Shares of Zee Entertainment Enterprises plummeted after Sony Group announced the termination of its merger with the Mumbai-based media company’s Indian unit.
In Tuesday morning trade, shares fell by 10% to reach 208.60 Indian rupees ($2.51).
Sony Group stated on Monday that the merger failed to meet the deadline for completion, as the closing conditions were not fulfilled.
The merger between Sony’s India unit and Zee was initially planned in 2021 to cater to the increasing demand for entertainment content from consumers. As per the agreement, Sony intended to indirectly hold a majority 51% stake in the combined company and invest approximately $1.06 billion as growth capital. Zee Chief Executive Punit Goenka was slated to lead the entity as CEO, as announced by both companies earlier.

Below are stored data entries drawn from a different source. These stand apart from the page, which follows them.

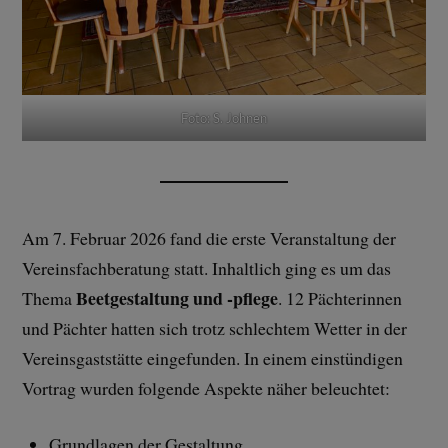
Foto: S. Johnen
Am 7. Februar 2026 fand die erste Veranstaltung der
Vereinsfachberatung statt. Inhaltlich ging es um das
Beetgestaltung und -pflege
Thema
. 12 Pächterinnen
und Pächter hatten sich trotz schlechtem Wetter in der
Vereinsgaststätte eingefunden. In einem einstündigen
Vortrag wurden folgende Aspekte näher beleuchtet:
Grundlagen der Gestaltung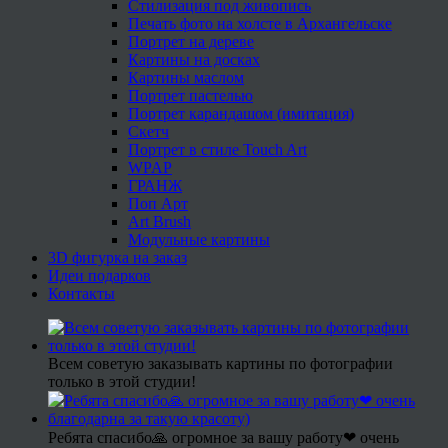
Стилизация под живопись
Печать фото на холсте в Архангельске
Портрет на дереве
Картины на досках
Картины маслом
Портрет пастелью
Портрет карандашом (имитация)
Скетч
Портрет в стиле Touch Art
WPAP
ГРАНЖ
Поп Арт
Art Brush
Модульные картины
3D фигурка на заказ
Идеи подарков
Контакты
Всем советую заказывать картины по фотографии
только в этой студии!
Ребята спасибо🙏 огромное за вашу работу❤ очень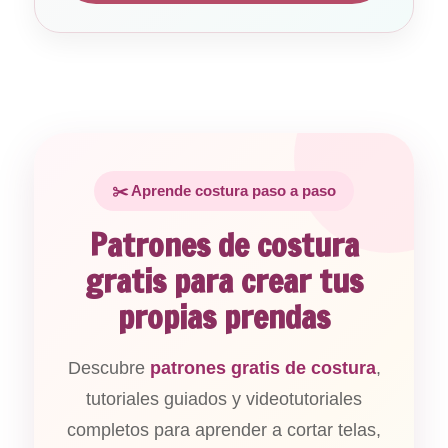
✂️ Aprende costura paso a paso
Patrones de costura
gratis para crear tus
propias prendas
Descubre
patrones gratis de costura
,
tutoriales guiados y videotutoriales
completos para aprender a cortar telas,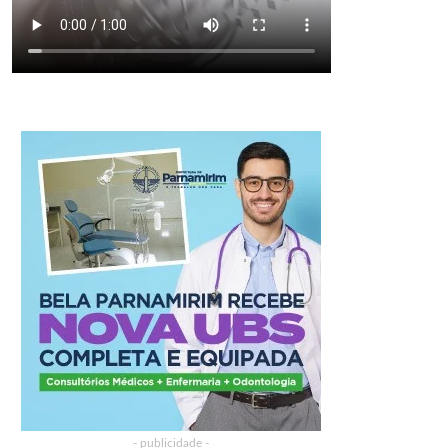
- publicidade -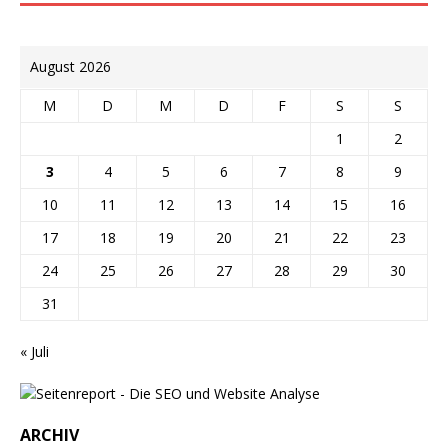
August 2026
M
D
M
D
F
S
S
1
2
3
4
5
6
7
8
9
10
11
12
13
14
15
16
17
18
19
20
21
22
23
24
25
26
27
28
29
30
31
« Juli
ARCHIV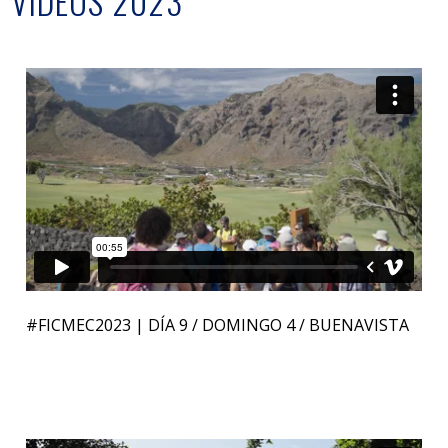
VÍDEOS 2023
#FICMEC2023 | DÍA 9 / DOMINGO 4 / BUENAVISTA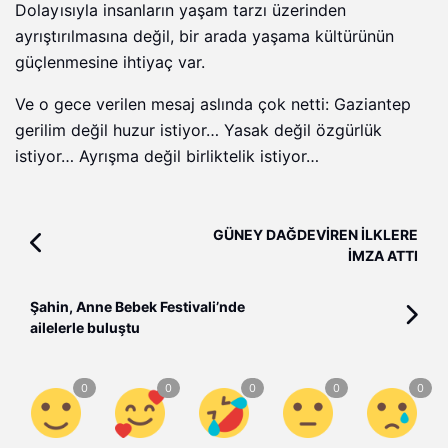
Dolayısıyla insanların yaşam tarzı üzerinden
ayrıştırılmasına değil, bir arada yaşama kültürünün
güçlenmesine ihtiyaç var.
Ve o gece verilen mesaj aslında çok netti: Gaziantep
gerilim değil huzur istiyor… Yasak değil özgürlük
istiyor… Ayrışma değil birliktelik istiyor…
GÜNEY DAĞDEVİREN İLKLERE
İMZA ATTI
Şahin, Anne Bebek Festivali’nde
ailelerle buluştu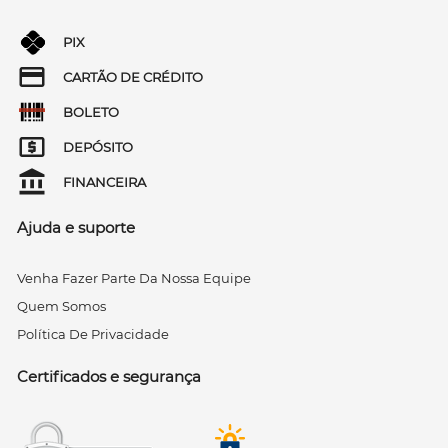
PIX
CARTÃO DE CRÉDITO
BOLETO
DEPÓSITO
FINANCEIRA
Ajuda e suporte
Venha Fazer Parte Da Nossa Equipe
Quem Somos
Política De Privacidade
Certificados e segurança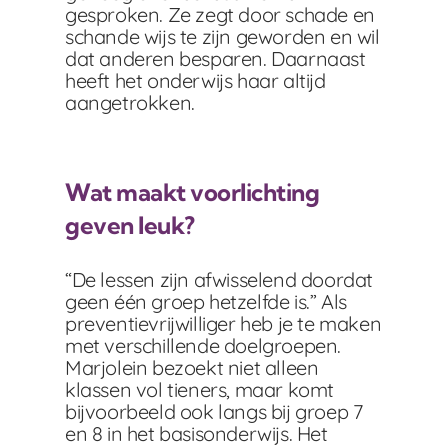
gesproken. Ze zegt door schade en
schande wijs te zijn geworden en wil
dat anderen besparen. Daarnaast
heeft het onderwijs haar altijd
aangetrokken.
Wat maakt voorlichting
geven leuk?
“De lessen zijn afwisselend doordat
geen één groep hetzelfde is.” Als
preventievrijwilliger heb je te maken
met verschillende doelgroepen.
Marjolein bezoekt niet alleen
klassen vol tieners, maar komt
bijvoorbeeld ook langs bij groep 7
en 8 in het basisonderwijs. Het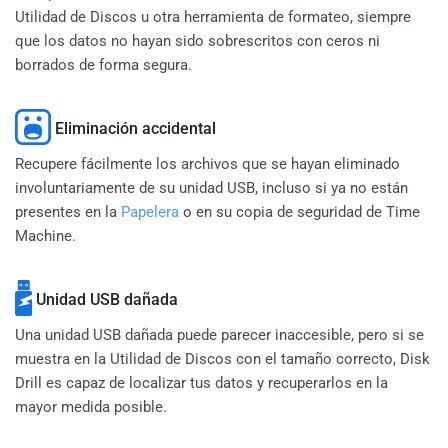
Utilidad de Discos u otra herramienta de formateo, siempre
que los datos no hayan sido sobrescritos con ceros ni
borrados de forma segura.
Eliminación accidental
Recupere fácilmente los archivos que se hayan eliminado
involuntariamente de su unidad USB, incluso si ya no están
presentes en la
Papelera
o en su copia de seguridad de Time
Machine.
Unidad USB dañada
Una unidad USB dañada puede parecer inaccesible, pero si se
muestra en la Utilidad de Discos con el tamaño correcto, Disk
Drill es capaz de localizar tus datos y recuperarlos en la
mayor medida posible.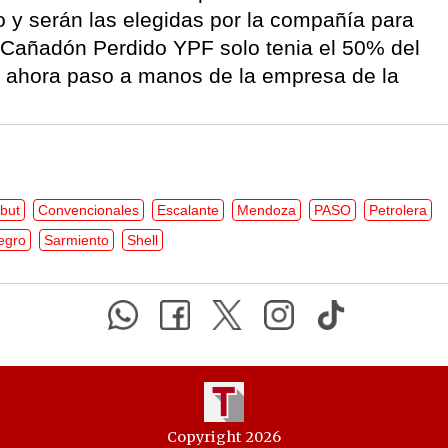
o y serán las elegidas por la compañía para
En Cañadón Perdido YPF solo tenia el 50% del
e ahora paso a manos de la empresa de la
but
Convencionales
Escalante
Mendoza
PASO
Petrolera
egro
Sarmiento
Shell
Copyright 2026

Zee responded on Monday by refuting Sony’s claims and asserting that it would take necessary actions to protect the interests of its stakeholders. Additionally, Sony is allegedly seeking a termination fee of $90 million due to Zee’s alleged breaches of the merger agreement terms.
Zee is expected to announce its results for the third quarter ending on December 31 in the upcoming weeks. During its second quarter, Zee witnessed an 8.9% growth in net profit from the previous year, totaling INR1.23 billion, while its revenue increased by 20% to INR24.38 billion, mainly driven by higher subscription revenues.